German scientists say vegetables that grow aboveground near the Fukushima nuclear reactor are most suceptible to radiation. However, root vegetables and seafood are less likely to be affected.
Some Japanese spinach may be radioactive
This past week, Japan has halted shipments of food products from certain prefectures around the damaged Fukushima nuclear power station.
People in that prefecture have been warned not to eat 11 different types of vegetables grown in their region. Above all, leafy vegetables including spinach, cabbage and broccoli are particularly vulnerable to contamination, due to their large surface area.
"[Radioactive particles] can be directly deposited on all possible surfaces from, for example, on leaves, stems or branches," said David Tait, a researcher at the Max Rubner Institute, a German research center that focuses on nutrition and food, based in the northern city of Kiel.

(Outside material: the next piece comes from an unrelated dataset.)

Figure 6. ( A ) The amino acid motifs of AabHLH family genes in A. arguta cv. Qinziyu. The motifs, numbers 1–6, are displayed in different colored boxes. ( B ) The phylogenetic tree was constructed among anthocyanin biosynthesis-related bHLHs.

"This particle film can be washed off - at least in part," he told Deutsche Welle. "50 to 90 percent of the radioactive materials are removed by washing the vegetables."
So far, health and safety experts in Japan have measured elevated levels of iodine-131, a potentially dangerous isotope that if consumed, can cause thyroid cancer. However, given that it only has a half-life of eight days, that is not enough time for the particles to penetrate into the soil - that's why root vegetables like potatoes, carrots and radishes are not affected.
Cesium stays in the soil for decades
Scientists say that because of its high surface area, broccoli is more likely to absorb radiation
However, another isotope that has been shown to be in the leaking radiation is cesium-137, which has a half-life of around 30 years.
Even today, some mushrooms grown in parts of southern Germany have been shown to have cesium-137, due to fallout from the Chernobyl disaster 25 years ago.
If people eat foods contaminated with cesium-137, it can build up in the body and spread to the blood and muscles.
Radioactive material can contaminate seafood
However, there may be a silver lining as the Japanese diet typically involves a great deal of seafood and seaweed.
Because the radiation is distributed in the ocean, the risk of radioactive particles in seafood is less, according to Ulrich Rieth, a research at the Federal Institute of Fisheries Ecology in Hamburg.
Nevertheless, he added, radioactive particles can be passed down the food chain.
"Fish eat plankton, and people eat fish," he said.